[Problem to solve]: Copy each line of the material below that includes the string "Благодаря".

[Extracted entries]:
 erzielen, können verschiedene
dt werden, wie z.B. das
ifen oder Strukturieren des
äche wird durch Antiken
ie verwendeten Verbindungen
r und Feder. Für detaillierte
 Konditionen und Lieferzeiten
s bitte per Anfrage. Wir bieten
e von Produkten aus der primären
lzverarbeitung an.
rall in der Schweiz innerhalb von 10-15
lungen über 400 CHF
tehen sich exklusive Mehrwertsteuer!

* * *

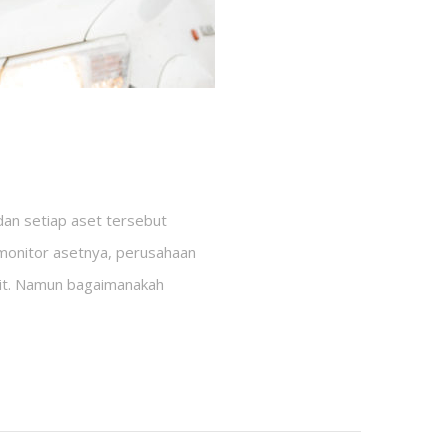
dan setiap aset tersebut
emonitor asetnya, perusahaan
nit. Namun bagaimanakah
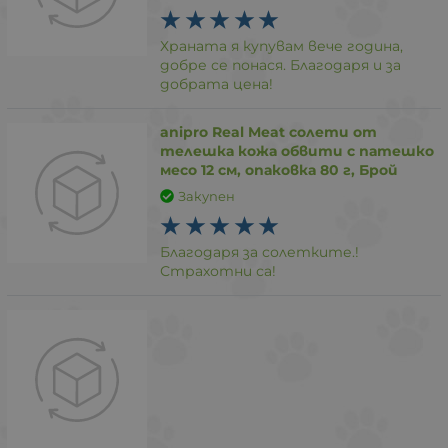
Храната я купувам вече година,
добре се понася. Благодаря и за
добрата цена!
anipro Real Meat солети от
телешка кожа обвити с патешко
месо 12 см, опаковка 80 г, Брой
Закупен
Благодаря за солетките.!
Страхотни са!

[Completed task]:
добре се понася. Благодаря и за
Благодаря за солетките.!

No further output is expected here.